## Things to do
1. In the passage on the history of the Temple in Jerusalem, on what day did the Jewish high priest enter the Holy of Holies?
2. Pick up the passage on the history of the Temple in Jerusalem after its last sentence and write a continuation.

## Reading passage
'''

The Temple was destroyed in 586 BCE by the Babylonians under Nebuchadnezzar, and the Jews were exiled. Later, in the latter part of the 500s BCE the Persian ruler Cyrus issued an edict granting the Jews the right to rebuild the Temple, and so the Second Temple was built. In the Second Temple was a room called the Holy of Holies which was said to house the spirit of God. The Jewish high priest would enter the room once a year on Yom Kippur to pray and repent for the Jewish people. In the mid second century BCE, the Seleucids raised a pagan altar in the temple and killed 40,000 Jews: a set of events dubbed the “abomination of desolation” in Daniel 11:31. The Maccabean revolt later restored the temple.

The second temple was destroyed in the first century CE by the Roman general and future emperor Vespasian Flavius and his son Titus in response to the first Jewish rebellion. The quelling of the revolt resulted in a mass enslavement and diaspora of the Jewish people. The second Jewish revolt in the 2nd century CE under the emperor Hadrian resulted in the destruction of the Jewish state completely (it became part of the new Roman province Syria Palaestina), and a temple to Jupiter was erected upon the Temple Mount in place of the first Temple. Judaism attests that the building of the third Temple will signal the coming of the Messiah.

'''

## Given information
'''

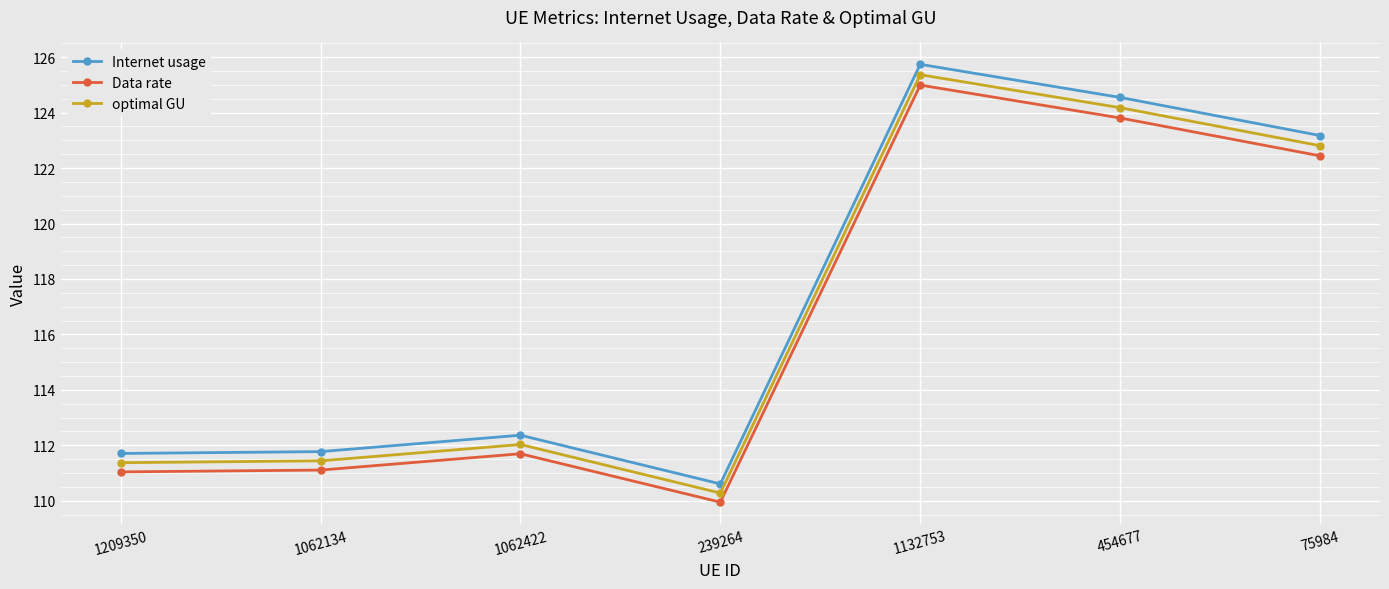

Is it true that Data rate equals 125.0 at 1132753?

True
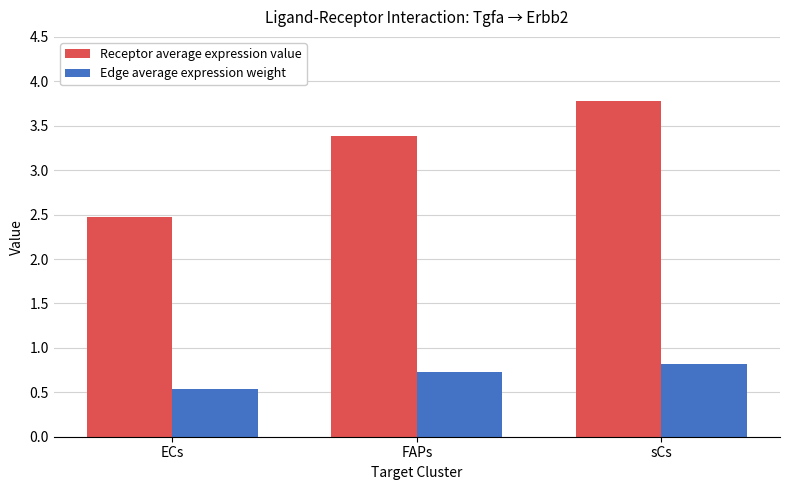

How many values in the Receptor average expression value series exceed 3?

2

'''

## Outputs in order
1. Yom Kippur, once a year.

2.
The Destruction of the Second Temple, as prophesied by Jesus, was seen by the Byzantine Christians as the victory of their new religion over Judaism

Byzantine Christianity 

After Emperor Constantine I declared Christianity to be the Empire’s official religion in 313 CE, Hadrian’s temple to Jupiter was demolished following the Council of Nicea in 325 CE. Beginning with Constantine’s reign, the focus of Christian tradition in Jerusalem shifted from the Temple Mount to the Holy Sepulchre, which was the location of Christ’s crucifixion and resurrection. By this time, the buildings on the Mount were in ruins due to the thwarted Jewish attempts at rebuilding the Temple during Roman rule. The destruction of the Temple, prophesied by Jesus’s “I will destroy this temple that is made with hands, and in three days I will build another, not made with hands” (Mark 14:58), in addition to the expulsion of the Jews from Jerusalem, was seen by the Byzantine Christians as proof of Christianity’s victory over Judaism. In the centuries preceding the conquest of Jerusalem first by the Sassanids, then by the Rashidun, the Temple Mount had been completely overlooked in the Christian religious topography of Jerusalem in favor of the Holy Sepulchre.

Significance in Islam

When Jerusalem passed into Muslim hands in the 7th century, so did the area of the Temple Mount, which the Muslims called Haram al-Sharif. At its center was the es-Sakhra, ”The Foundation Stone”—a rock outcropping where, according to early Muslim tradition, King David prayed to God and King Solomon had built the Temple. Later Muslim tradition identified es-Sakhra as the place from which the prophet Muhammad ascended to heaven after his Night Journey from Mecca in chapter 17 of the Qur’an. During the Night Journey, Prophet Muhammad travels to Al-Aqsa Mosque, or the Farthest Mosque, to make this ascension to Heaven, where he spoke with earlier prophets such as Abraham, Moses, John the Baptist, Jesus, and ultimately God.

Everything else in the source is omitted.